## BEGIN The records

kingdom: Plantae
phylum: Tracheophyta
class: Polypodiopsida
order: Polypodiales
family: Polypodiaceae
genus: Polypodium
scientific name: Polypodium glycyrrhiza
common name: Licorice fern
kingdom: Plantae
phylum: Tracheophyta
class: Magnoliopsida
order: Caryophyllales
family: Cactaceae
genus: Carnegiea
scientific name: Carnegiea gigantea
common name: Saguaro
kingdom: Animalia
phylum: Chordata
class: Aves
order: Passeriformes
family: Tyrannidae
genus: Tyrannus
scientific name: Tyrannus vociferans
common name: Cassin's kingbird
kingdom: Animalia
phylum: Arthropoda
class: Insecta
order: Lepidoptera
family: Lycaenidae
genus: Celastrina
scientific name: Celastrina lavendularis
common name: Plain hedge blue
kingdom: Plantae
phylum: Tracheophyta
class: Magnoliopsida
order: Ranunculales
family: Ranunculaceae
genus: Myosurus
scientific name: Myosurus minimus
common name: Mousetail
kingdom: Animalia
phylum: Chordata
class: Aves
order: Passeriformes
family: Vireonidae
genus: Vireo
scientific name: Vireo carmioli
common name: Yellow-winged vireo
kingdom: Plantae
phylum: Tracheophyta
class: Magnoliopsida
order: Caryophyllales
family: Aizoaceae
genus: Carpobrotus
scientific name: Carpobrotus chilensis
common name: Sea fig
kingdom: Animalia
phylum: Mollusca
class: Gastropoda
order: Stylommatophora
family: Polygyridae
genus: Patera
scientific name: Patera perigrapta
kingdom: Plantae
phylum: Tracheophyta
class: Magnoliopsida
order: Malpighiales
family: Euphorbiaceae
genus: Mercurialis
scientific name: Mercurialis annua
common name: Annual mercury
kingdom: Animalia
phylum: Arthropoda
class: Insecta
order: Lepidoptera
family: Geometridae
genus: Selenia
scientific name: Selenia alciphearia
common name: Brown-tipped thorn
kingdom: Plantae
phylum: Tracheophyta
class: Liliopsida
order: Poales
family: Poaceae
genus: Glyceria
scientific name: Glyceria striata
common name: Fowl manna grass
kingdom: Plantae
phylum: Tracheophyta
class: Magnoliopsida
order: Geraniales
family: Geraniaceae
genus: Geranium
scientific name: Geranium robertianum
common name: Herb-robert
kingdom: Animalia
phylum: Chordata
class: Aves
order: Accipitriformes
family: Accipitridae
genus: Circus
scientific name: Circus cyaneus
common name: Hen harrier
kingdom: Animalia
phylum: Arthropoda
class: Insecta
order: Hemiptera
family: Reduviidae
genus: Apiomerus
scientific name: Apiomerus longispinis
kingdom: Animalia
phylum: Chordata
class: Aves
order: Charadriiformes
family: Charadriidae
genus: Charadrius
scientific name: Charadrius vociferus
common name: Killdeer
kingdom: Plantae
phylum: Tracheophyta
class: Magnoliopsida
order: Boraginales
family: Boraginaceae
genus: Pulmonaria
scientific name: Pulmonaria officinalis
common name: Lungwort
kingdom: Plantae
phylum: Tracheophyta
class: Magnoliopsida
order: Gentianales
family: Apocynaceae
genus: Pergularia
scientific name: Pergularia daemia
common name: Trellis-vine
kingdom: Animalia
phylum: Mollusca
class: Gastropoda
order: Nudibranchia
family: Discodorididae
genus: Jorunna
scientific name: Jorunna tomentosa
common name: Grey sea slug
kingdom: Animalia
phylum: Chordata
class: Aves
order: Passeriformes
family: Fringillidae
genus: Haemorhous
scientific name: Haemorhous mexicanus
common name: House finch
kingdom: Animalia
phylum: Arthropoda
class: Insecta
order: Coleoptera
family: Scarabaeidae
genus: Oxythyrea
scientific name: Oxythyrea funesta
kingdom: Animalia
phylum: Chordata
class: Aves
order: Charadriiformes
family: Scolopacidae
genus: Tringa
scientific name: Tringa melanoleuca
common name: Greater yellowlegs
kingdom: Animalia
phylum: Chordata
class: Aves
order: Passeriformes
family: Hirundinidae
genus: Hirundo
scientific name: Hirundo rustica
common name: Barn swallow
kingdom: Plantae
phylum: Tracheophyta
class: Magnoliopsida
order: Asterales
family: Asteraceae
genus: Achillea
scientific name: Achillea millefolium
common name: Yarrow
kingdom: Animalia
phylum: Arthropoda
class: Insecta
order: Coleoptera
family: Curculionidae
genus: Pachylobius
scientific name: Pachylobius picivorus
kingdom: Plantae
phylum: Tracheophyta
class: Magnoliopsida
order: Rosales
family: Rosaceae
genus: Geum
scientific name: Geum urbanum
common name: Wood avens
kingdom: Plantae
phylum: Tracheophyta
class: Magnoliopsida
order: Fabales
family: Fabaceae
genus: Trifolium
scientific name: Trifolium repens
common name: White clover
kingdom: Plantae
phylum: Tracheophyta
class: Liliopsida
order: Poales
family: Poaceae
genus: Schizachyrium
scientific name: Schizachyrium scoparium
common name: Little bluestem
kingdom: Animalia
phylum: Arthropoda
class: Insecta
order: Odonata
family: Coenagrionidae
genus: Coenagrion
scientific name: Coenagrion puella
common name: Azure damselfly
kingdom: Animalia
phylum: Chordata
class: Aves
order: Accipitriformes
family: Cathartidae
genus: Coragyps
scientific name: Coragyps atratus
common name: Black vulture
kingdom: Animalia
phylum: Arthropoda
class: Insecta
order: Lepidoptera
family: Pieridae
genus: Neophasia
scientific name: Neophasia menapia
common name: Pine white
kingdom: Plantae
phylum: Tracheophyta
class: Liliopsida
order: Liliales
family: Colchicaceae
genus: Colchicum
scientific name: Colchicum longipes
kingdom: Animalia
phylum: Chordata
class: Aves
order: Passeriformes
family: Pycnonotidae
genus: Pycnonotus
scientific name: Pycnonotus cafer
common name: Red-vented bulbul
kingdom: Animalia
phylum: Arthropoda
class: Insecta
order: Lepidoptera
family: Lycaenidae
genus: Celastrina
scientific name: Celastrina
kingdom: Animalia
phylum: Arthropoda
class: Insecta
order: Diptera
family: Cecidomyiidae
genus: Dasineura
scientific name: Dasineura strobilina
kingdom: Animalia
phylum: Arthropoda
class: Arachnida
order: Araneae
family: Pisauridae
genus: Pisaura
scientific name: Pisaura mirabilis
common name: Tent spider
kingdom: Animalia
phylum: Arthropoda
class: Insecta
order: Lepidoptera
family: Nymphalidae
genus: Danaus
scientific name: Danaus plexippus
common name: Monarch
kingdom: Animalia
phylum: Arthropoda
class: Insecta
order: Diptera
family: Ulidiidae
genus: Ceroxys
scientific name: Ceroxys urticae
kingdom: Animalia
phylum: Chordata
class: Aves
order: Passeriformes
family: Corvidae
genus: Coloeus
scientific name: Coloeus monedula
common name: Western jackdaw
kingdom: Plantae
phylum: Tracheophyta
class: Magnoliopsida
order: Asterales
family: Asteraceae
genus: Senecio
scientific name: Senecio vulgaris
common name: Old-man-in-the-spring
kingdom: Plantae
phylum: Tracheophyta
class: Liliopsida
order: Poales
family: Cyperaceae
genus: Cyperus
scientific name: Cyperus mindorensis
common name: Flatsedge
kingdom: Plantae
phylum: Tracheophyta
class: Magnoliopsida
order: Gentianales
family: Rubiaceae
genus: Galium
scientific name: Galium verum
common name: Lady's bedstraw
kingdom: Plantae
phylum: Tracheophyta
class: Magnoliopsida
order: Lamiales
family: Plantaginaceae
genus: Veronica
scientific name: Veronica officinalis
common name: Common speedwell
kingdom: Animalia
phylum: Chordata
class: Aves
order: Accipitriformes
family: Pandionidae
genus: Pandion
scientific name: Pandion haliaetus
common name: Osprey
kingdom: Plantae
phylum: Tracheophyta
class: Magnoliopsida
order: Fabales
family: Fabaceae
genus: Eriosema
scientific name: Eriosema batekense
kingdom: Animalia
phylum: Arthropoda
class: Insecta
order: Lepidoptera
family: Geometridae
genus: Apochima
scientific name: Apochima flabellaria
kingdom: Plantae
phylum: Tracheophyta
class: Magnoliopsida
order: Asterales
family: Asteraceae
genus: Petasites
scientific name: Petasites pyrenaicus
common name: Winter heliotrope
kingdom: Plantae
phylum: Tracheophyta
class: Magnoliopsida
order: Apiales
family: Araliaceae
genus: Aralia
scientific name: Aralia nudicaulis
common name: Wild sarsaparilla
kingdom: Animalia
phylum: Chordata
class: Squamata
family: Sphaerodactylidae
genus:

## END The records

_Problem to solve_. Please retype the lines exactly, starting with the line that contains "genus: Geranium" and going on through the line that contains "genus: Pachylobius".

_Worked solution_.
genus: Geranium
scientific name: Geranium robertianum
common name: Herb-robert
kingdom: Animalia
phylum: Chordata
class: Aves
order: Accipitriformes
family: Accipitridae
genus: Circus
scientific name: Circus cyaneus
common name: Hen harrier
kingdom: Animalia
phylum: Arthropoda
class: Insecta
order: Hemiptera
family: Reduviidae
genus: Apiomerus
scientific name: Apiomerus longispinis
kingdom: Animalia
phylum: Chordata
class: Aves
order: Charadriiformes
family: Charadriidae
genus: Charadrius
scientific name: Charadrius vociferus
common name: Killdeer
kingdom: Plantae
phylum: Tracheophyta
class: Magnoliopsida
order: Boraginales
family: Boraginaceae
genus: Pulmonaria
scientific name: Pulmonaria officinalis
common name: Lungwort
kingdom: Plantae
phylum: Tracheophyta
class: Magnoliopsida
order: Gentianales
family: Apocynaceae
genus: Pergularia
scientific name: Pergularia daemia
common name: Trellis-vine
kingdom: Animalia
phylum: Mollusca
class: Gastropoda
order: Nudibranchia
family: Discodorididae
genus: Jorunna
scientific name: Jorunna tomentosa
common name: Grey sea slug
kingdom: Animalia
phylum: Chordata
class: Aves
order: Passeriformes
family: Fringillidae
genus: Haemorhous
scientific name: Haemorhous mexicanus
common name: House finch
kingdom: Animalia
phylum: Arthropoda
class: Insecta
order: Coleoptera
family: Scarabaeidae
genus: Oxythyrea
scientific name: Oxythyrea funesta
kingdom: Animalia
phylum: Chordata
class: Aves
order: Charadriiformes
family: Scolopacidae
genus: Tringa
scientific name: Tringa melanoleuca
common name: Greater yellowlegs
kingdom: Animalia
phylum: Chordata
class: Aves
order: Passeriformes
family: Hirundinidae
genus: Hirundo
scientific name: Hirundo rustica
common name: Barn swallow
kingdom: Plantae
phylum: Tracheophyta
class: Magnoliopsida
order: Asterales
family: Asteraceae
genus: Achillea
scientific name: Achillea millefolium
common name: Yarrow
kingdom: Animalia
phylum: Arthropoda
class: Insecta
order: Coleoptera
family: Curculionidae
genus: Pachylobius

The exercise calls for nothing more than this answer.